Published on 07 January 2019

Solidarity FabLabs: a community established thanks to the challenge

In 2017, the jury’s prize in our international Solidarity FabLabs challenge, #IMake4MyCity, was awarded to the Breakers FabLabs, comprising 5 FabLabs in 5 Spanish cities (Madrid, Valencia, Barcelona-Castelldefels, Bilbao). The jury was charmed by the collective dimension of the projects. What’s the latest on the Breakers community in Spain?




Birth of a new Breakers community in Spain

Thanks to the solidarity FabLabs challenge, 6 FabLabs were able to meet each other and establish strong bonds. Their collaborative sports-for-all project resulted in over 10 prototypes between September 2017 and December 2018. The aim was to combine the strengths of several young people trained in digital manufacturing in different Spanish cities, in order to create innovative solutions to improve access to sports and change perceptions of disability.




With the prize, the young participants continued developing projects with an impact on society, while at the same time developing their knowledge and establishing a community of Breakers to share it.

National gathering in Madrid

A national gathering was held in November 2017 for young Spanish breakers from different cities to come and share their experience and their knowledge. The Breakers community met up in Madrid for the Mini Maker Faire. 40 young people and their tutors came from all over Spain for this national young Breakers event.
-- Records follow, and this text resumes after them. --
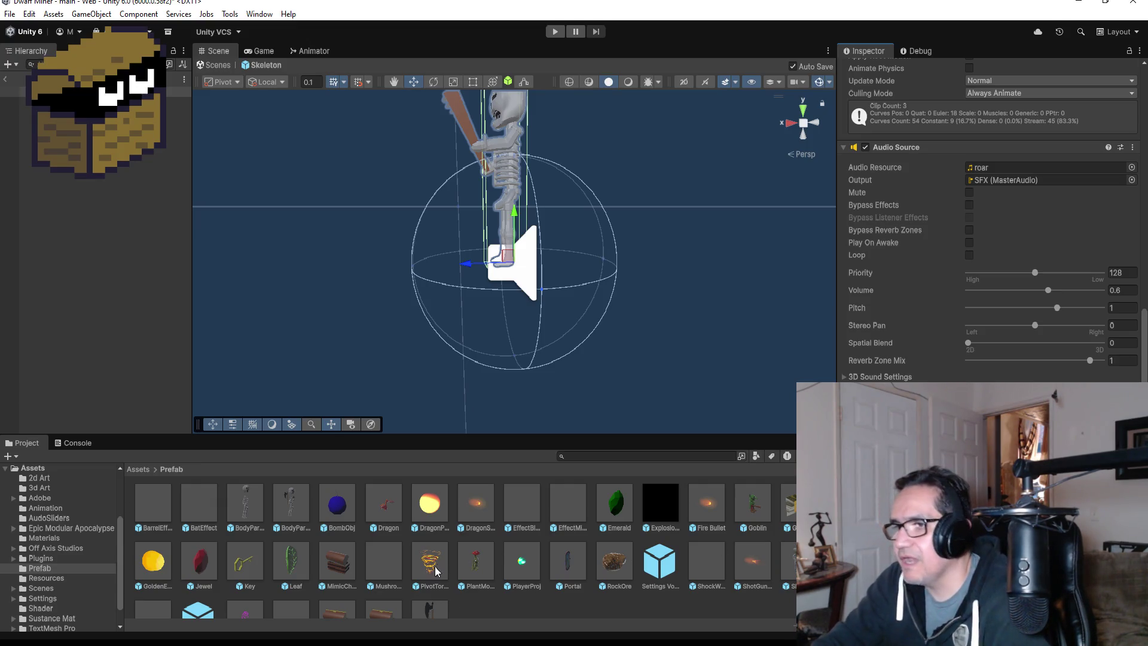
pyautogui.doubleClick(476, 562)
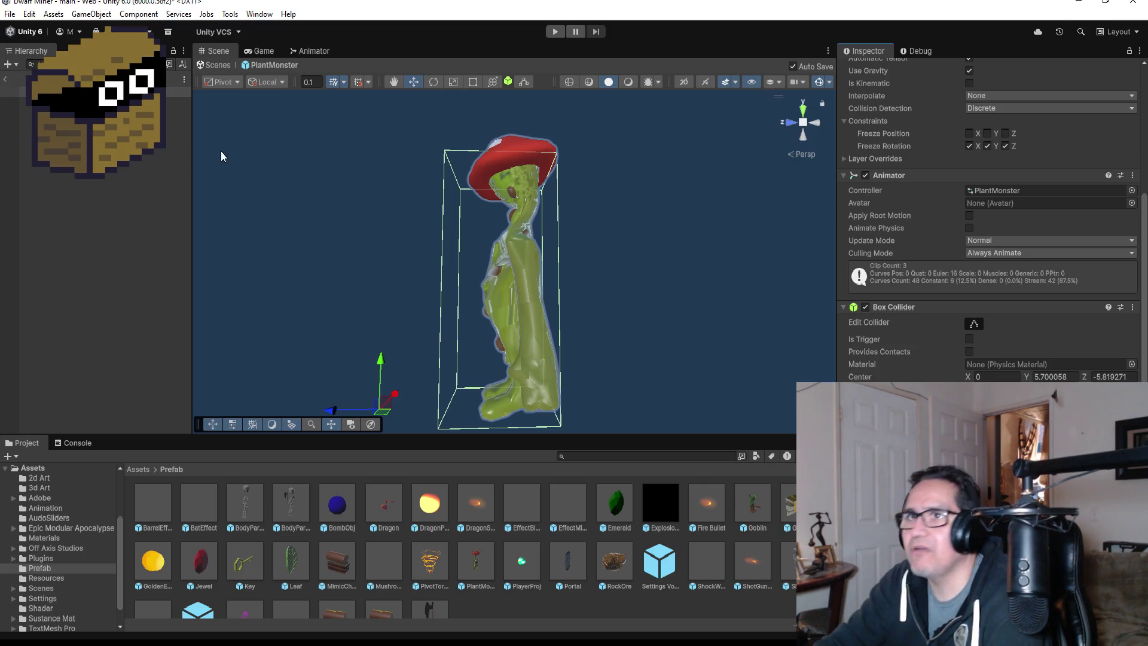
pyautogui.click(8, 79)
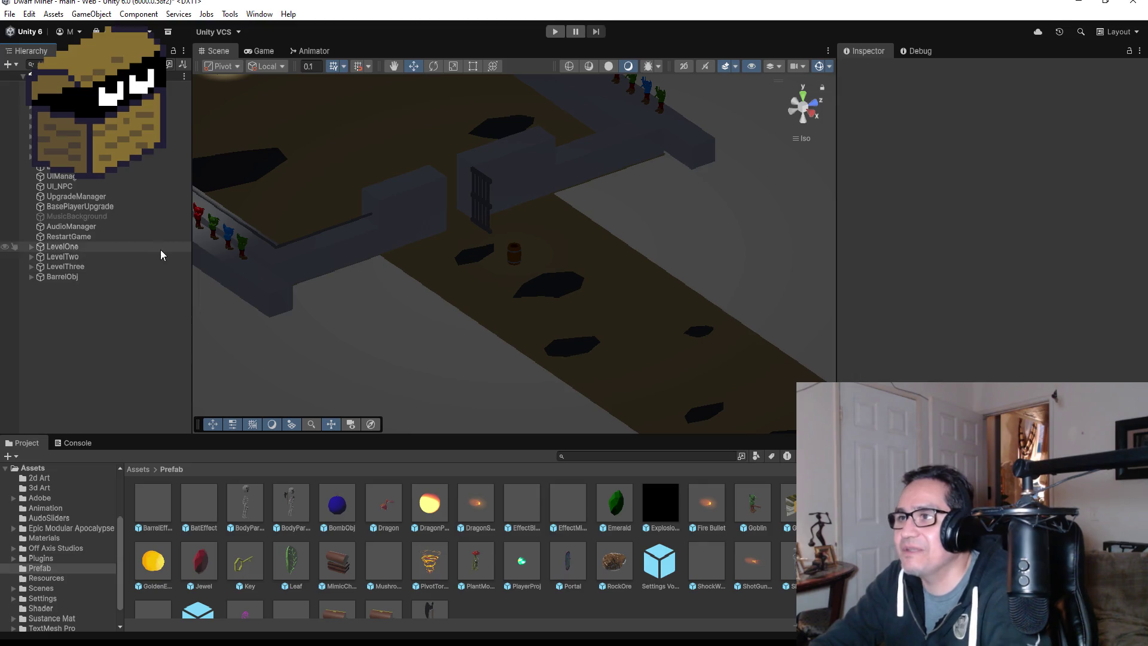
# Inspect DwarfMiner down to its Player script (Pp at Zone 2), then start another playtest.
pyautogui.scroll(-2, 439, 261)
pyautogui.scroll(-3, 439, 261)
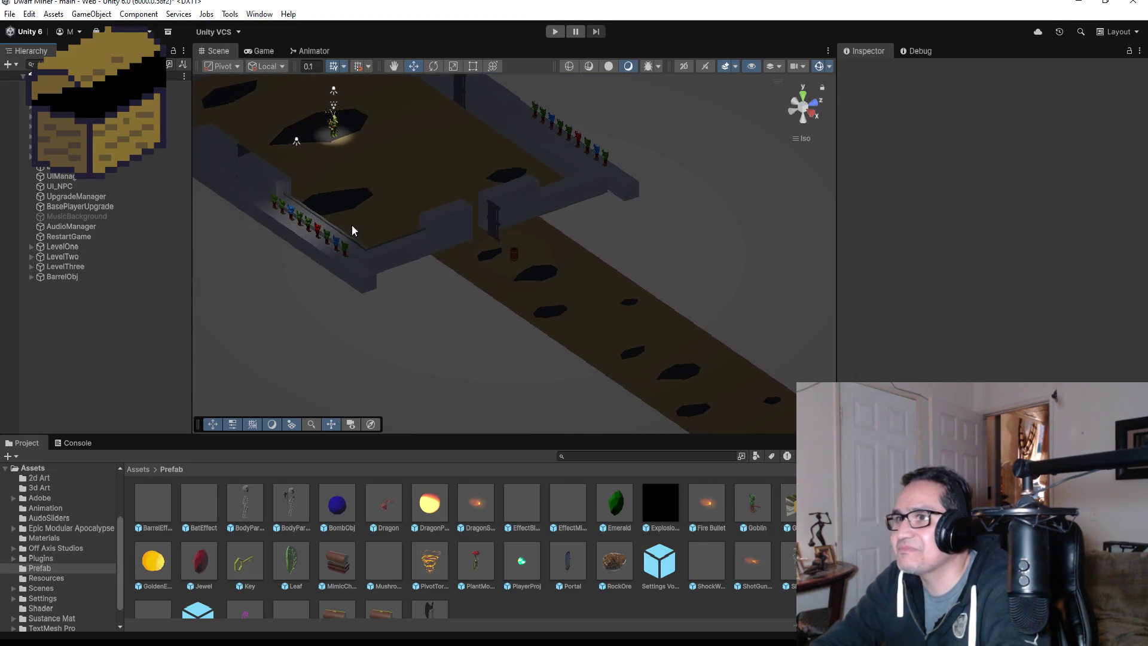
pyautogui.scroll(3, 445, 177)
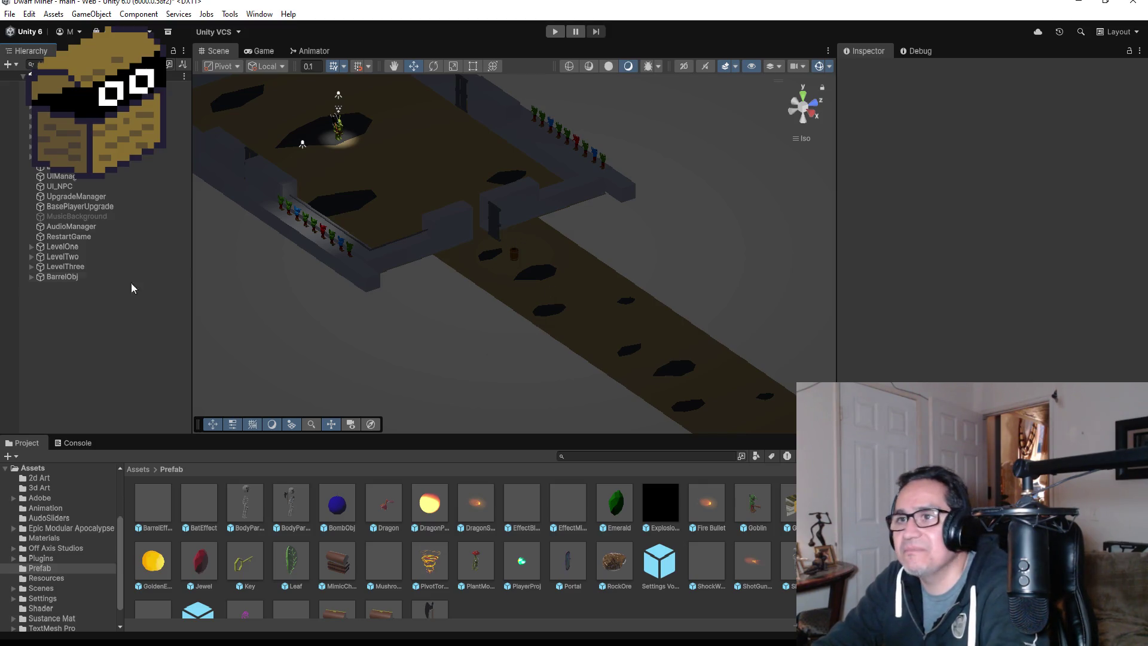
pyautogui.click(90, 105)
pyautogui.scroll(-5, 986, 228)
Over two days, the youngsters took part in workshops and visited the Mini Maker Faire. They attended a conference and took part in activities relating to a variety of themes such as design, electronics and group work.
The young Breakers were also able to present their projects to the public at the Mini Maker Faire while, at the same time, discovering other inspirational initiatives.
This gathering also provided an opportunity to share ideas concerning their projects, their educational journeys and their digital manufacturing practices. The young Breakers also produced their own "Breakers" t-shirts as a souvenir of this friendly, rewarding event.
To maintain links between the young people from the different solidarity FabLabs, a weekly meeting was organised: the Breaker Club.
These meetings provide an opportunity for the 6 solidarity FabLabs in 5 different cities to coordinate their efforts and share their experience, their ideas, their projects and their knowledge.

Specific training for societal projects

With the prize, the solidarity FabLabs were also able to set up an additional workshop for those wanting to continue their projects, develop their prototype or create new projects with a positive impact on society.
This new 20-hour digital training model is called "Open Breakers". It was specifically organised for young people who devoted their time to this initiative and who wanted to move further into digital manufacturing while continuing to work on their projects.
This training is organised in very much the same was as "Breakers": the youngsters are supervised by their FabLab contact and they develop several societal projects in a collaborative environment; they are supported by the FabLab managers and their instructors.
The youngsters can choose between improving existing projects and developing new initiatives once they consider their prototypes to be functional and want to experiment, create new prototypes and meet new societal needs.
This new training programme has resulted in the improvement of a number of
prototypes. The Tinker Club at the Tinkeress FabLab, for example, organises weekly meetings with 4 or 5 challenge participants and other young Breakers in order to finish the "Tinkershine" prototype and continue the kayak project.
In Bilbao, the climbing wall project gradually evolved thanks to the participation of several young people. They worked on integrating interactivity into their climbing wall, adding light with electronic devices and creating various climbing paths by lighting them up.
Furthermore, the former Web Breakerslab platform has been improved to offer more activities and projects previously tested by the young Breakers.

Breakers’ achievements

The purpose of our international solidarity FabLabs challenge is to prove that with digital manufacturing and the new collaborative teaching method typical of FabLabs, all the youngsters, even those failing at school, can create, regain confidence, and envisage a new professional future. The projects demonstrate skills learned or encouraged in the FabLab: technical skills, inventiveness and teamwork.



For the challenge, the Breakers worked together to reinvent games and sports to make them more accessible for disabled people.
The traditional ‘toad in the hole’ game has been reinvented by young people in Spain by mixing digital manufacturing and craftsmanship to allow disabled people to take part.

In Castelldefels-Barcelona, both a new design and new materials from the FabLab have made several children’s games easier to use in the form of a games table.
In this same FabLab, the kayak rudder normally controlled by legs has been transformed by an electronic system.



In Valencia, the project involved transforming an amusement park into an accessible space for the elderly, those with physical or visual disabilities and children: garden trails, the adventures of Gulliver, entertainment, wheelchair courses, sports trails for the elderly... no one is left out!

Finally, in Bilbao, a climbing wall for the visually impaired was designed with interactive audible grips and indications in Braille.

Most of the projects were given to local social organisations such as charities, thus leading to the development of a local solidarity community.